Credit Default Swaps: So Dear to Us, So Dangerous, by Eric Dickinson, Fordham University - School of Law, was recently posted on SSRN. Here is the abstract:
Credit-default swaps (CDS) are a valuable financial tool that has created system-wide benefits. At the same time, however, these derivative contracts have also created the potential for relatively few market participants to destabilize the entire economic system. This Paper will explore (1) how CDS could hypothetically create systemic risk, (2) how CDS have recently exacerbated the current financial crisis, and (3) how the U.S. legislature could best regulate CDS to minimize systemic risk in the future.
In theory, CDS could foster systemic crisis by means of (1) encouraging the growth of dangerous asset bubbles, (2) causing the collapse or failure of an institution that is systemically significant, and (3) creating perverse incentives that subvert policies underpinning business law on a system-wide scale. This Paper will question whether CDS helped support the growth of the sub-prime mortgaged-backed securities asset bubble that has been blamed for igniting the current financial crisis. Ultimately, there is evidence cutting both ways, thereby encouraging further research into the issue. The second of these theoretical risks has certainly come into realization within the last few months when the trillion-dollar company, AIG, destroyed itself by blundering in the CDS market and causing system-wide instability. As for the third theoretical risk, there is currently no empirical evidence that CDS has created perverse incentives on a system- wide scale.
How should the government regulate CDS to minimize systemic risk? After examining seven distinct proposals, this Paper recommends that legislators require CDS market participants to (1) maintain increased capital reserve requirements when involved in the purchase or sale of CDS tied to highly speculative debt; and (2) confidentially disclose their CDS positions to the Federal Reserve. Increasing the capital reserve requirements for companies that trade in junk-grade CDS is essential for two reasons. First, higher capital reserve requirements protect the solvency of systemically significant institutions that attempt to profit from the riskiest CDS. Second, specifically targeting CDS that are associated with the junk lending business will discourage banks from extending cheap credit to unworthy borrowers, thereby reducing the potential for markets to generate precarious asset bubbles.

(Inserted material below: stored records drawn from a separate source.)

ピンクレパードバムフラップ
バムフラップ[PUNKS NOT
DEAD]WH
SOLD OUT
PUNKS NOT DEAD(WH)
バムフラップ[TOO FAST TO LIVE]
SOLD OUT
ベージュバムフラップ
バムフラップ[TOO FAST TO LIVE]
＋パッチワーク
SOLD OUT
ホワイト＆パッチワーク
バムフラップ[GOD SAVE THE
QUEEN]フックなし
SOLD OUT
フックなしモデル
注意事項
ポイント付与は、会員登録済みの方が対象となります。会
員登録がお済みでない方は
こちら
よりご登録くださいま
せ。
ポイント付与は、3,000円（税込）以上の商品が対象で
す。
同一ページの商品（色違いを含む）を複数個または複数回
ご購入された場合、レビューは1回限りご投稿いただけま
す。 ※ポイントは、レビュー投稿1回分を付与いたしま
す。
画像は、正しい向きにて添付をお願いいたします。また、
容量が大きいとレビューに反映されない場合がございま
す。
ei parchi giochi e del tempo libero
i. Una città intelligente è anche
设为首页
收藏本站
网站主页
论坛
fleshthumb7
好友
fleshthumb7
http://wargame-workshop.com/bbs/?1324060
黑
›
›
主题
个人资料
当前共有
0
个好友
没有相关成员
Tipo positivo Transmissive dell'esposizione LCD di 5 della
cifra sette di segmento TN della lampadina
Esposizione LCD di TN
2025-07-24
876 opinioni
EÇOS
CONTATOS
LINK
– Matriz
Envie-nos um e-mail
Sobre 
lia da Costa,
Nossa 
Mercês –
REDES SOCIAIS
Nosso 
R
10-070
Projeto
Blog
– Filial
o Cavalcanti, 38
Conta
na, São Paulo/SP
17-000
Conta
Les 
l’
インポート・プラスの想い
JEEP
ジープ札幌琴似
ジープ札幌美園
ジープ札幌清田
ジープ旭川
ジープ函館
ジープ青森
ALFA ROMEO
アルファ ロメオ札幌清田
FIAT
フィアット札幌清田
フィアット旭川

As a second regulatory measure, confidential disclosure of CDS positions to the Federal Reserve is an efficient but relatively non- intrusive way to greatly facilitate the monitoring of systemic risk going forward.
While the proposed legislative action would invariably impose costs on both market participants and society in general, the benefits of enhanced economic stability are incalculable.